–Sharon Armstrong, Attorney

What is it with zombies these days? If recent memory serves correct, it wasn’t so long ago that a pop-culture junkie like me couldn’t mention the words “creature of the night” without some girl/tween/soccer mom swooning over the likes of one Edward Cullen, the romantic hero of Stephanie Meyer’s wildly popular  Twilight series. You know who you are.

Then there was True Blood, The Vampire Diaries, and a slew of other vampire-related books, movies, parodies, and the like, including what may be one of the best fan-made mash-ups ever.

And then came the zombies. I received a copy of Pride and Prejudice and Zombies about a year ago as a gift – and suddenly it seems that zombies, like vampires, are everywhere too.

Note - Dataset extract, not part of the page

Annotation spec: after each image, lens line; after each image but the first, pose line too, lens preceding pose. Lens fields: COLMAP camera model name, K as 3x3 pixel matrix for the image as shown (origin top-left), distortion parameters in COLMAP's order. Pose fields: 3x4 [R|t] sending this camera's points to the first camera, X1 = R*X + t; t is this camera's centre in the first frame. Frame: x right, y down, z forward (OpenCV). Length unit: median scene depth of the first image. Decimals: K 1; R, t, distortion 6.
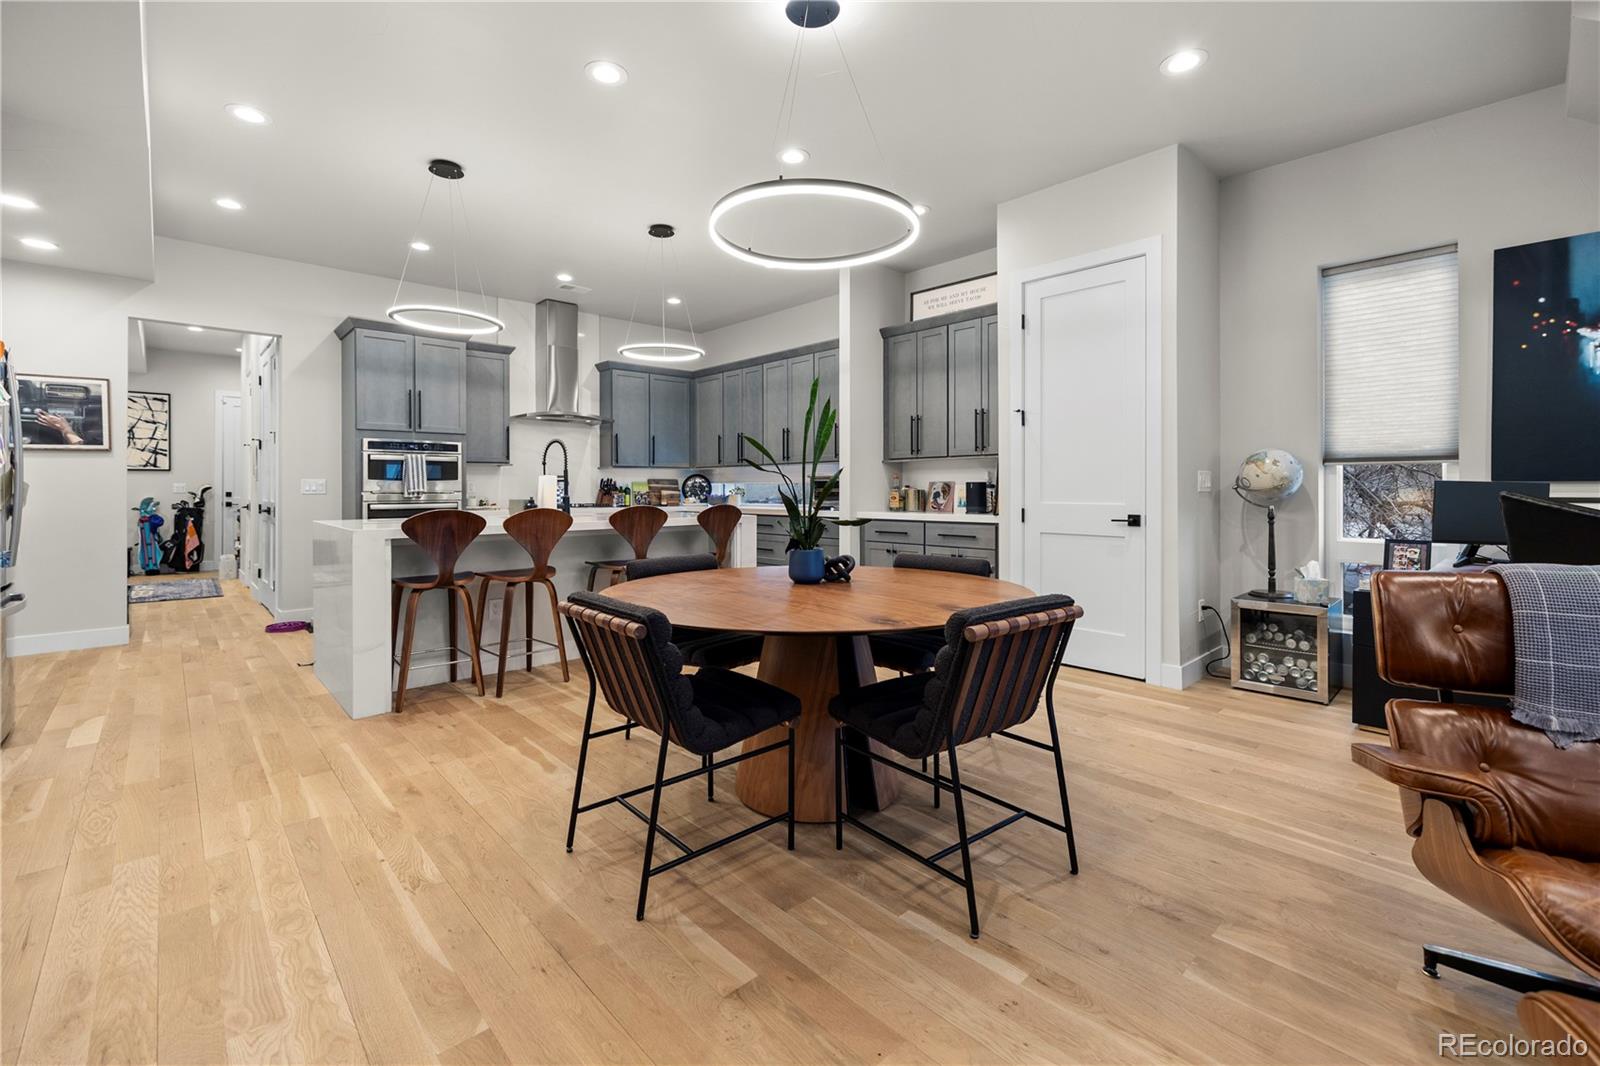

A recent review of the new television series “The Walking Dead” in the New York Times explains that “[z]ombie movies didn’t die off, but they were overshadowed by vampire mania that has dominated popular culture… Finally, perhaps as a backlash against all the girlish, gothic swooning over ‘Twilight,’ zombies are making a comeback.”

If recent filing activity at the Trademark Office is any indication, then what’s left of 2010 (and 2011) may be The Year of the Zombie. The stats are as follows:

Since September 6, 2006, the date upon which Twilight was first published, the following trademark applications have been filed with the Trademark Office:

  • 132 marks incorporating the term “zombie”
  • 118 marks incorporating the term “vampire”
  • 116 marks incorporating the term “demon”
  • 83 marks incorporating the term “troll”
  • 13 marks incorporating the term “ghoul”
  • 9 marks incorporating the term “corpse”

Of the first two categories, and since April 4, 2009, the date upon which “Pride and Prejudice and Zombies” was published, 84 applications for marks incorporating the term “vampire” have been filed and 69 applications for marks incorporating the term “zombie” have been filed.

Tellingly, the most recent applications incorporating the term “vampire” are for the mark VAMPIRES SUCK, for a variety of goods and services.